Sanofi, in a report submitted to the FDA panel, revealed that two 90-microgram (mcg) doses, administered 28 days apart, generated a protective immune response in 45% of patients. That level is less than the 54% rate reported almost a year ago in the New England Journal of Medicine. The higher rate was based on interim findings, the AP reported yesterday. The researchers used a neutralizing antibody titer of 1:40, a fourfold or more increase in antibody titer, to define adequate immune response.
This report gives a little more nuanced reading to the vaccine story.
“I would think this is almost a Step 1,” said Dr. Robert Couch, an expert in respiratory viruses from Baylor College School of Medicine in Houston. “This is not the answer to the H5 vaccine problem, but this is a first step.”
“We have to look upon this as an interim vaccine,” added Dr.

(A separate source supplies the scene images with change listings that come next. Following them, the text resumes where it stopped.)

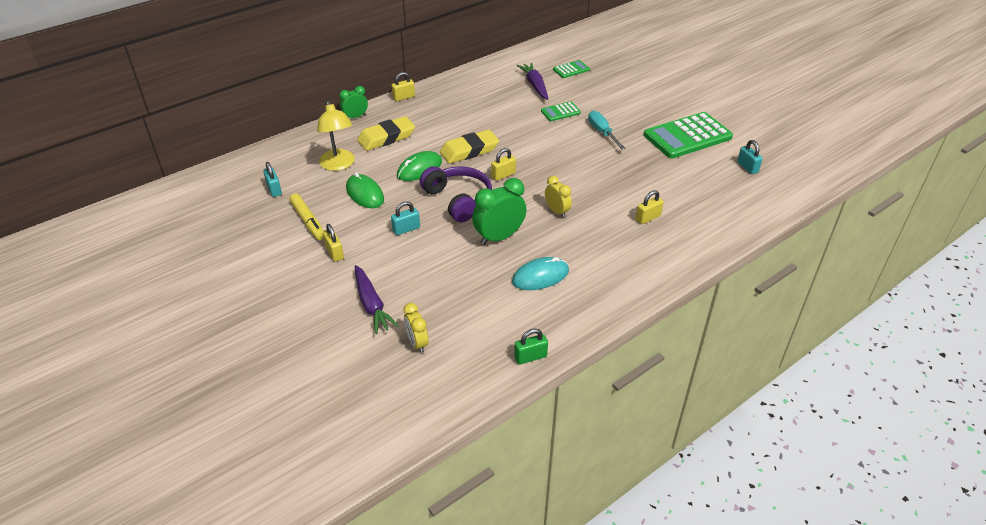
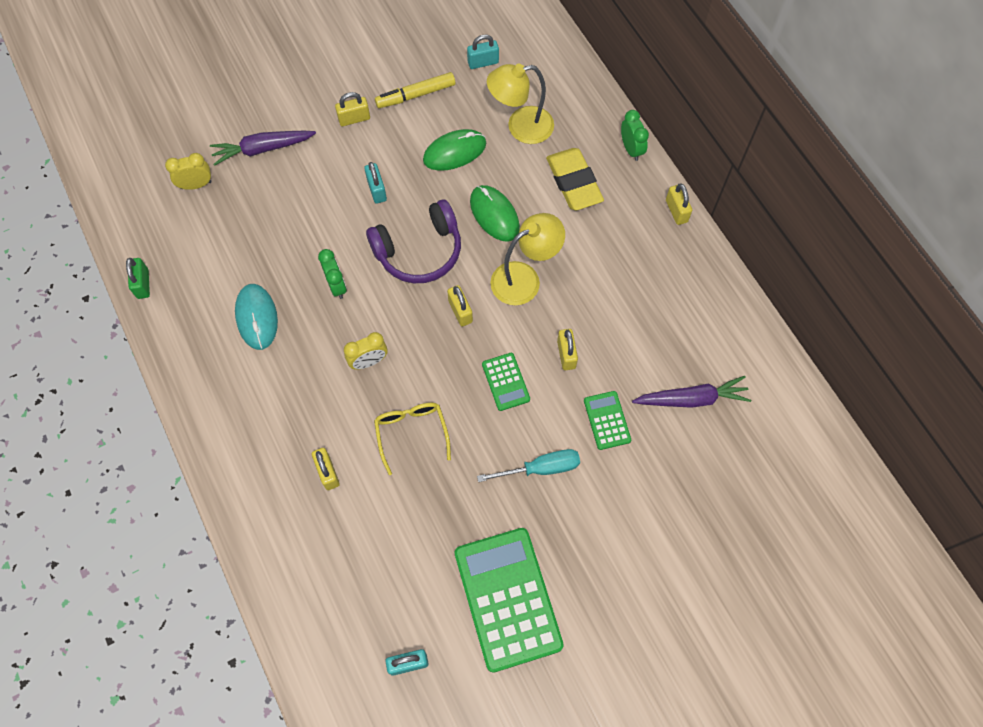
camera: 100 degrees right, 25 degrees up
yellow eraser [440,130,499,164] -> yellow lamp [490,213,565,305]
green clock [472,178,527,245] -> green clock [318,249,347,299], size x0.60
green calculator [553,60,590,78] -> green calculator moved to [482,353,530,411]
none -> yellow glasses [374,403,451,475]
none -> yellow padlock [557,329,578,370]

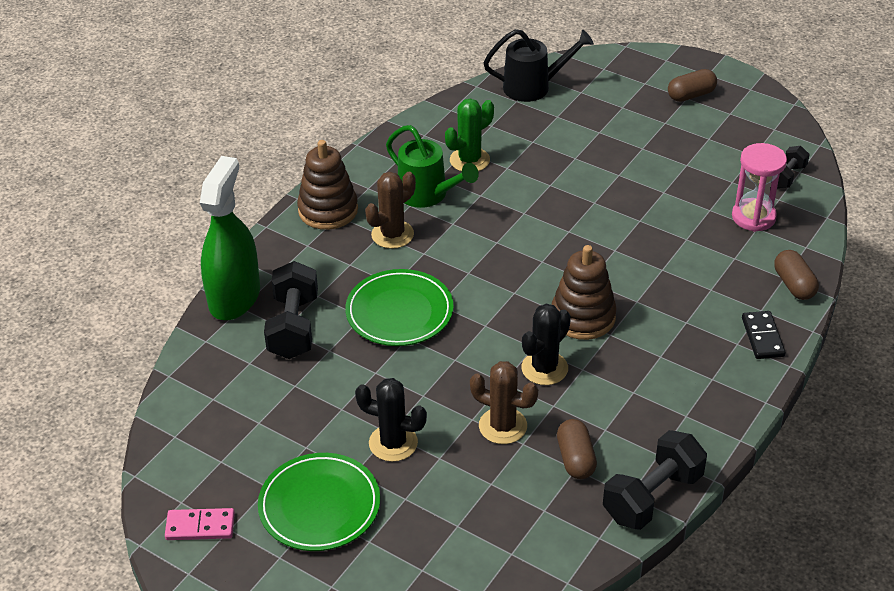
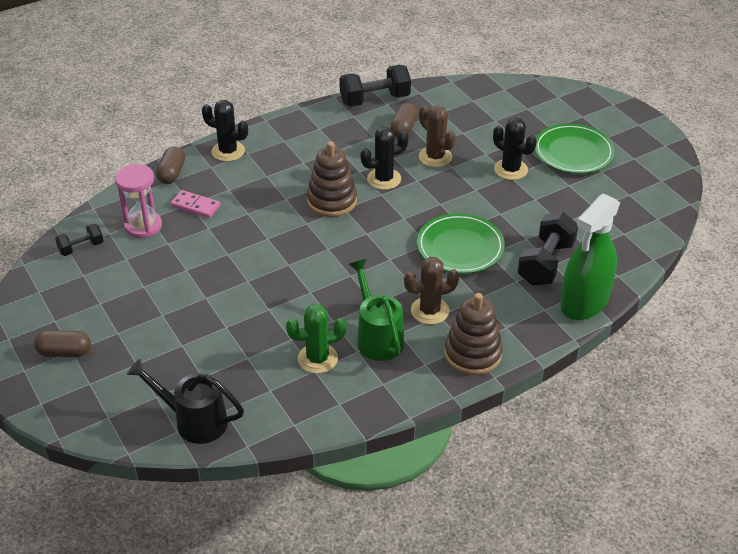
camera: 155 degrees left, 0 degrees up
pink domino [165,508,235,540] -> pink domino moved to [171,190,221,218]
black domino [742,311,786,359] -> black cactus [202,100,248,162]

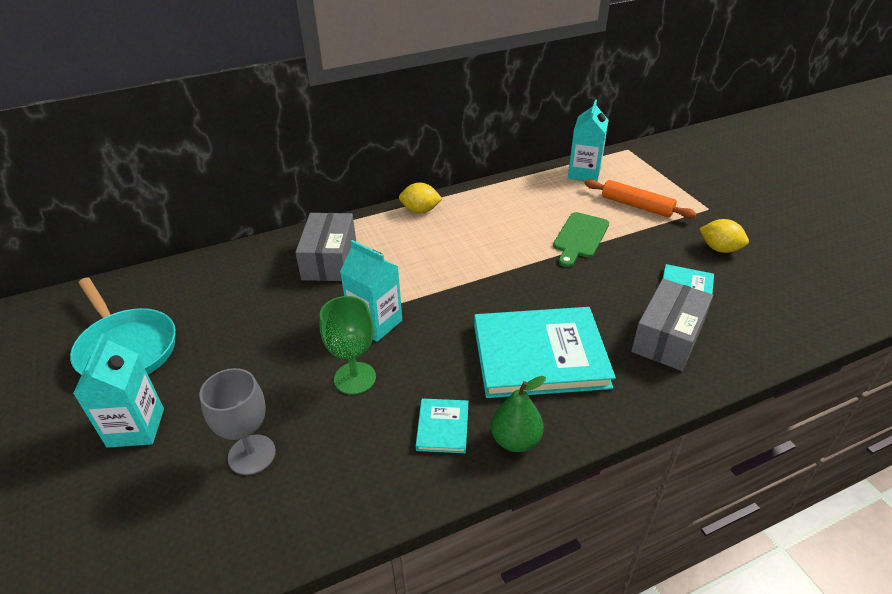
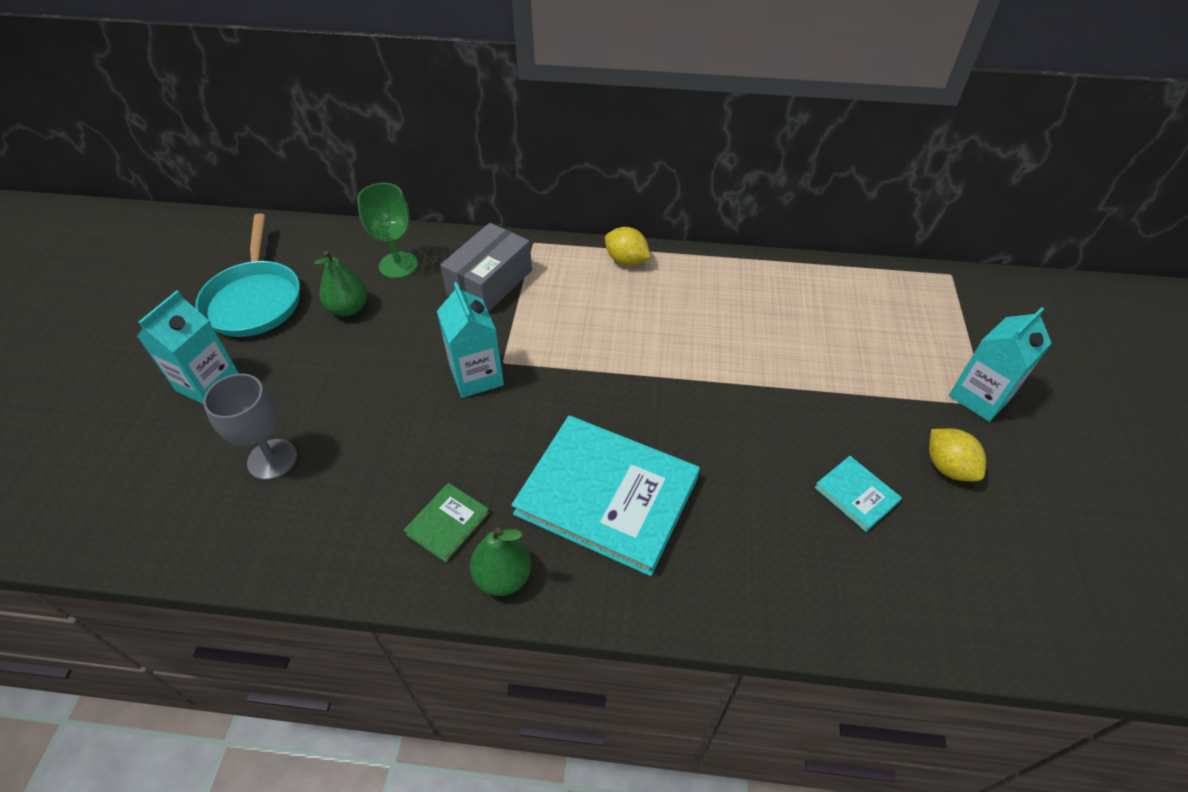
camera: 30 degrees right, 10 degrees up
green goblet [320,296,376,395] -> green goblet moved to [357,183,418,279]
turquoise book [416,398,468,453] -> green book [403,483,490,563]
green cutting board [553,212,609,267] -> none
turquoise carton [568,100,609,181] -> turquoise carton moved to [949,307,1051,422]
orange rolling pin [584,179,697,219] -> none
grey box [631,278,713,371] -> none
none -> green pear [314,251,368,316]

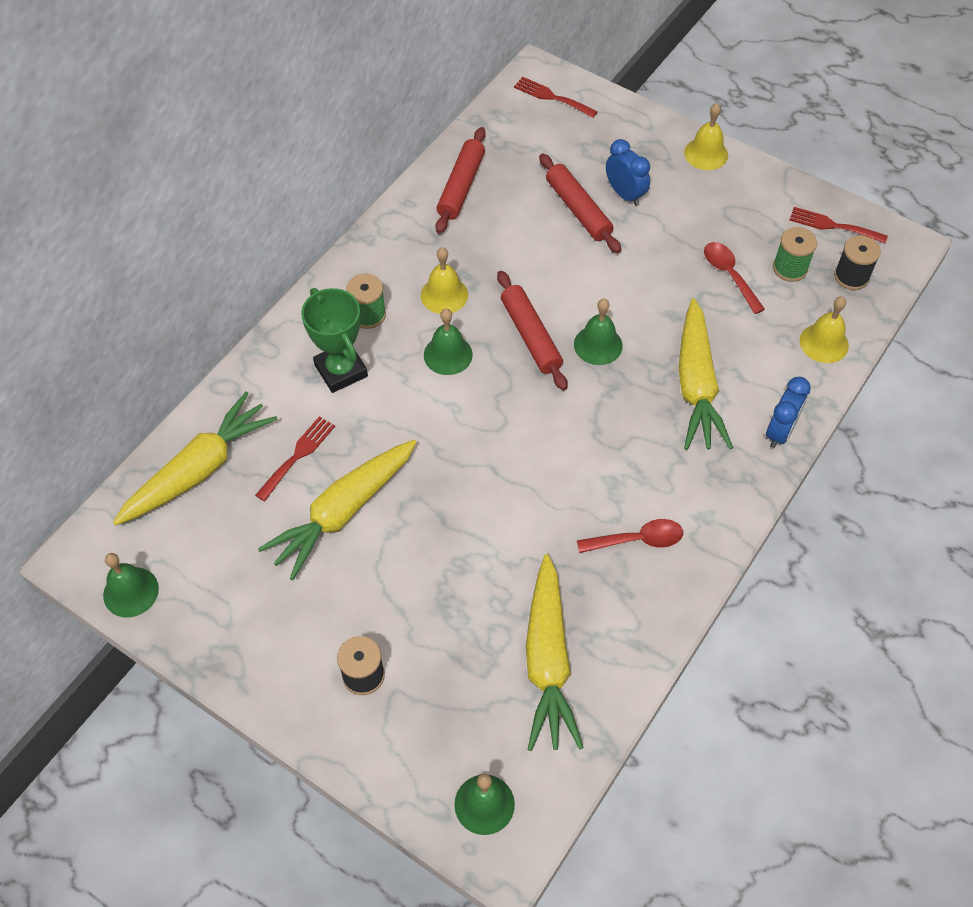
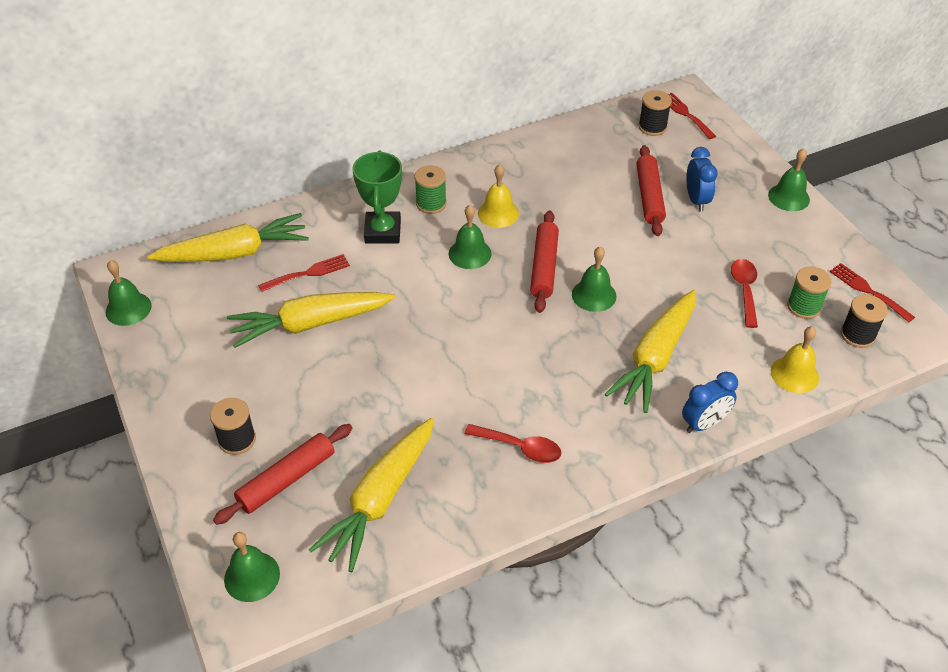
camera: 30 degrees right, 10 degrees down
red rolling pin [435,127,486,234] -> red rolling pin moved to [213,424,352,525]
yellow bell [684,103,728,170] -> green bell [768,148,810,211]
none -> black spool [639,90,672,136]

Robert Webster, an authority on avian influenza who is based at St. Jude Children’s Research Hospital in Memphis, Tenn.
Effect Measure also blogs on this vaccine. Here is the salient paragraph.
The amount of viral antigen needed to protect less than half the subjects required two doses of 90 micrograms each. That's twelve times as much antigen as in the current seasonal flu shot, although current flu vaccines have antigen for three different flu viruses (two influenza A and one influenza B), so plausibly these results represent only a factor of four lower productive capacity to make this vaccine. Other vaccines have now been produced with much better ability to produce comparable antibody levels with less antigen, so why the government would put in an order for this vaccine is a bit of a mystery. This vaccine uses egg-based technology and seems doomed to be too ineffective and result in too little productive capacity to make it worthwhile investing in at this point.
Helen Branswell on a GSK plan to sell a pre-pandemic vaccine in the marketplace.
7 more birds have died in Kuwait.
However, Kuwait says there are no human cases.
Northern Vietnam is at high risk of bird flu after their first case emerged...spraying disinfectant is recommended.
The UN is investigating in Laos where the first case has emerged.
ProMed on Hong Kong and Vietnam.
Story in Nigeria notes that the bird flu hits the poor hardest.
Turkey has claimed to have "medically screened" 44,000 people.
EU has a "swat" team ready for winter flu outbreaks (just in time).
The NHS in the UK is coordinating a pandemic summit.
A province in the Philippines says it is bird flu free.